Abingdon Health’s Chief Technology Officer recently participated in the 5th Bio-sensing Technology Conference in Lake Garda, Italy, as a member of the Scientific Committee.
The event, which happens bi-annually, brings together trusted voices from industry and academia to share their knowledge and experiences with the aim of developing and exploiting new technology for bio-sensing applications.
As well as chairing conference sessions, Abingdon Health’s Chief Technology Officer was involved in judging both poster and oral sessions which were of an extremely high standard. Much of the conference content was directly relevant to Abingdon Health’s business and discussions with other attendees are likely to result in further collaborations.

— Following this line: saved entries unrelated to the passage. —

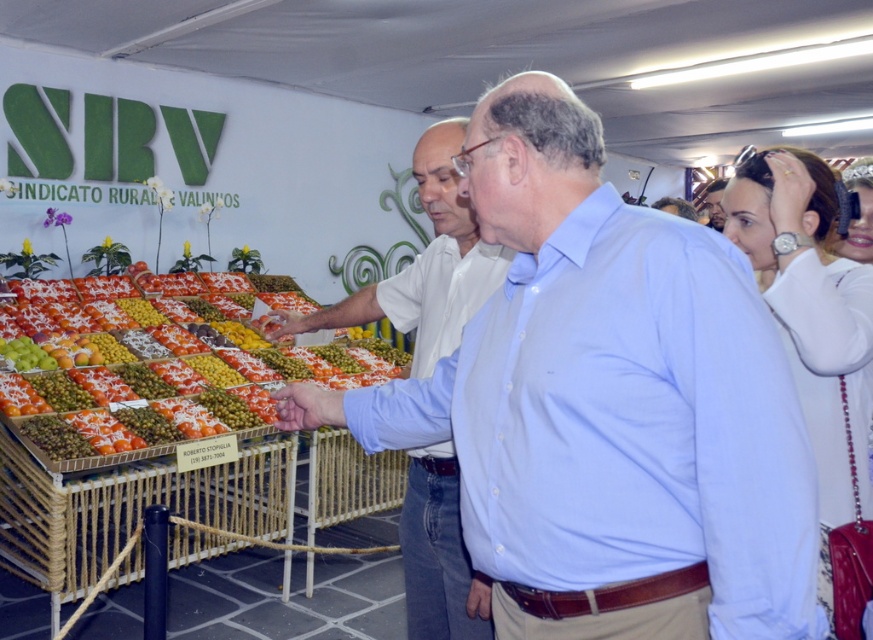
Question: Among these points, which one is nearest to the camera?

Choices:
 (A) (111, 280)
 (B) (413, 314)
 (C) (709, 186)

Answer: (B)

Question: Which object is the closest to the matte white shirt at center?

Choices:
 (A) shiny plastic tray at center
 (B) light blue shirt at center

Answer: (B)

Question: Can you confirm if light blue shirt at center is positioned above matte white shirt at center?

Choices:
 (A) yes
 (B) no

Answer: (B)

Question: Observing the image, what is the correct spatial positioning of shiny plastic tray at center in reference to matte white shirt at center?

Choices:
 (A) below
 (B) above

Answer: (A)

Question: Estimate the real-world distances between objects in this image. Which object is closer to the light blue shirt at center?

Choices:
 (A) matte white shirt at center
 (B) shiny plastic tray at center

Answer: (A)

Question: Does shiny plastic tray at center appear under matte white shirt at center?

Choices:
 (A) yes
 (B) no

Answer: (A)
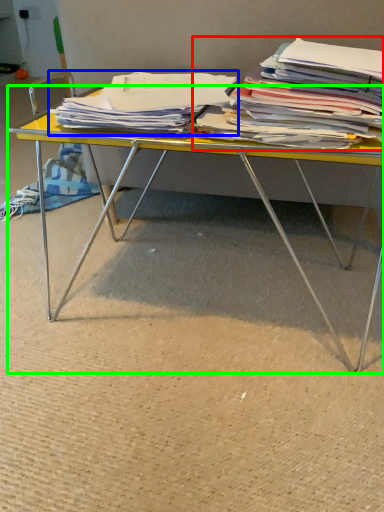
Question: Which is nearer to the magazine (highlighted by a red box)? magazine (highlighted by a blue box) or desk (highlighted by a green box).

Choices:
 (A) magazine
 (B) desk

Answer: (A)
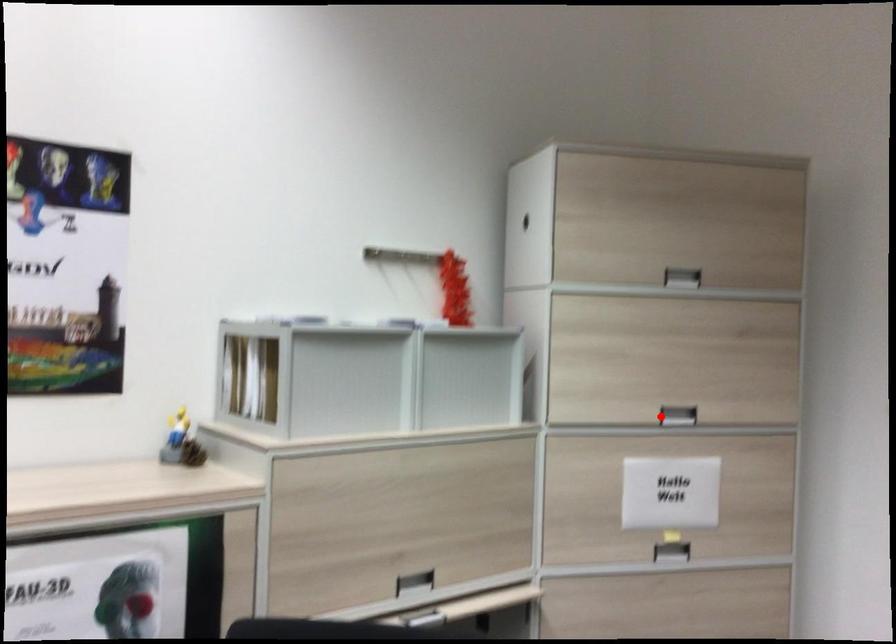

Bio-sensing technologies are growing in importance and the benefits of such technologies are being realised by many industry sectors. With events such as the International Conference on Bio-Sensing Technology taking place, this technology is set to improve further as experts discuss some of the main challenges and open up new possibilities where beneficiaries will receive improved rapid diagnostic results and services.
Abingdon Health is involved in this ever-evolving landscape and is currently collaborating with Cambridge Display Technology Limited (“CDT”), a Sumitomo Chemical Group Company; to develop a next-generation multiplexed rapid diagnostics biosensor.
Like many products in society, the market demands them to be efficient, multi-functional, quick and compact. The mobile phone market is probably the best example of compact, multi-functionality market demand. The rapid diagnostics market is no different.
Detection of some biomarkers requires quantification owing to the marker-ratio in a sample being important for determining the stage of the disease or condition. Combined lateral flow and assay reader technology can provide this quantitative requirement. The next generation of near-patient testing will aim to combine the need for detecting multiple markers quickly, on one hand-held or compact multiplexed-biosensor, with the ability to produce multiplexed quantitative results in minutes.